Returning to our chapter, we may notice three other points in Philip's ministry. Firstly, "He opened his mouth." This may appear of little moment, yet I think it has a practical lesson for us, if we connect it with Nehemiah 8:8 and 1 Cor. 14:9. "They read in the book, in the law of God, distinctly, and gave the sense, and caused them to understand the reading": "Except ye utter words easy to be understood, how shall it be known what is spoken?" Eloquence is surely not needed, nor finely-pointed sentences; yet, from the two passages quoted, we see that the servant is responsible to speak distinctly and simply. However precious the truth ministered may be, it cannot be for edification, if those ministered to can neither hear or understand what is said.
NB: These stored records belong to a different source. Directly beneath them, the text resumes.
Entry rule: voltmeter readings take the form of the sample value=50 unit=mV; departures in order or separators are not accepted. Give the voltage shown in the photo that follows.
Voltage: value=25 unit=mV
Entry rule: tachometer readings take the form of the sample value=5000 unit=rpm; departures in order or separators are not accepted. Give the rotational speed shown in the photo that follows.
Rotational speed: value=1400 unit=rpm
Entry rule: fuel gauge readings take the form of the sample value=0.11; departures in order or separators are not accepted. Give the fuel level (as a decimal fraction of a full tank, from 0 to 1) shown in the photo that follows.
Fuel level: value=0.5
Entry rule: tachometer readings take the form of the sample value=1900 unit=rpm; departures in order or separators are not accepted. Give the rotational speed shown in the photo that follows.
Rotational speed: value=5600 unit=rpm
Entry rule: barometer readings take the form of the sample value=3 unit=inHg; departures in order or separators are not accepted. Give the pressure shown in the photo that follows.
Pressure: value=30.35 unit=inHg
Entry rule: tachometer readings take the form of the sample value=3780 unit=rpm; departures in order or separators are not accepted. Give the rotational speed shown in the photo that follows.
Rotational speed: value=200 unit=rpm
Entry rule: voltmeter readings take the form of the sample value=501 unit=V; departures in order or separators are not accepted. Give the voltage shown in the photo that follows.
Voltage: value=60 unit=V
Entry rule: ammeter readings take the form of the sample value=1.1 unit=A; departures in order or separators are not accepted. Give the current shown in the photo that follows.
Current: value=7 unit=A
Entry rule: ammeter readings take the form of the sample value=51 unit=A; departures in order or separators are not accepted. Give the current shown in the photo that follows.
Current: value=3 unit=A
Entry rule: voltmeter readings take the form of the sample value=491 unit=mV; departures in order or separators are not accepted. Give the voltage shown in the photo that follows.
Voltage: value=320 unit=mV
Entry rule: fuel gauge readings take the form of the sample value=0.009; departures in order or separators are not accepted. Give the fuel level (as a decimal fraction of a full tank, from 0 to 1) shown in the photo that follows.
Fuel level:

The second point is, he "preached unto him Jesus"; not doctrines or theories, but a living, loving, personal Saviour. Philip has no difficulty about his text; he has learned that Christ is the spirit of Scripture, and therefore from the passage the eunuch was reading he preaches Jesus, the theme of the glad tidings of God. The eunuch, having no doubt previously experienced God's sovereign power in new birth, is prepared to receive the Saviour preached to him, and desires, too, to be identified with the death of Him whose life had been taken from the earth, and is therefore brought by Philip, through baptism, into the Christian circle.

The last point in the chapter is that Philip is displaced by the one he preaches, so that when he is caught away by the Spirit his convert can go on his way rejoicing without him; even as the two disciples of John the Baptist, who heard John speak and followed Jesus.

One other glimpse we get of Philip in Acts 21:8-9, where he is seen in the home circle entertaining the Lord's people, from which we may gather that the home was not neglected by this much-used servant of Christ. His daughters too we find are amongst the Lord's people.

In thus taking up Philip's history to illustrate certain principles in connection with the gospel, we must remember that much of what we have illustrated did not come out in Scripture until after Paul's conversion, the administration of the gospel being committed to him, as well as that of the mystery. And Paul's gospel starts with Christ in glory, and involves the end before God of man in the flesh. When this is apprehended in the soul the servant is of necessity cast upon the power of the Spirit, as that alone which can affect anything for God.

It is a day of bustle and excitement, and there is ever a danger of our being affected by the character of things around. We need to be more with God to know increasingly what quiet waiting upon Him is, so as to avoid being carried away by the stream of mere fleshly activity in the Lord's work. L. H. F.

What was then the life of this Jesus, the Man of sorrows, and acquainted with grief? A life of activity in obscurity, causing the love of God to penetrate the most hidden corners of society, wherever needs were greatest. J. N. Darby.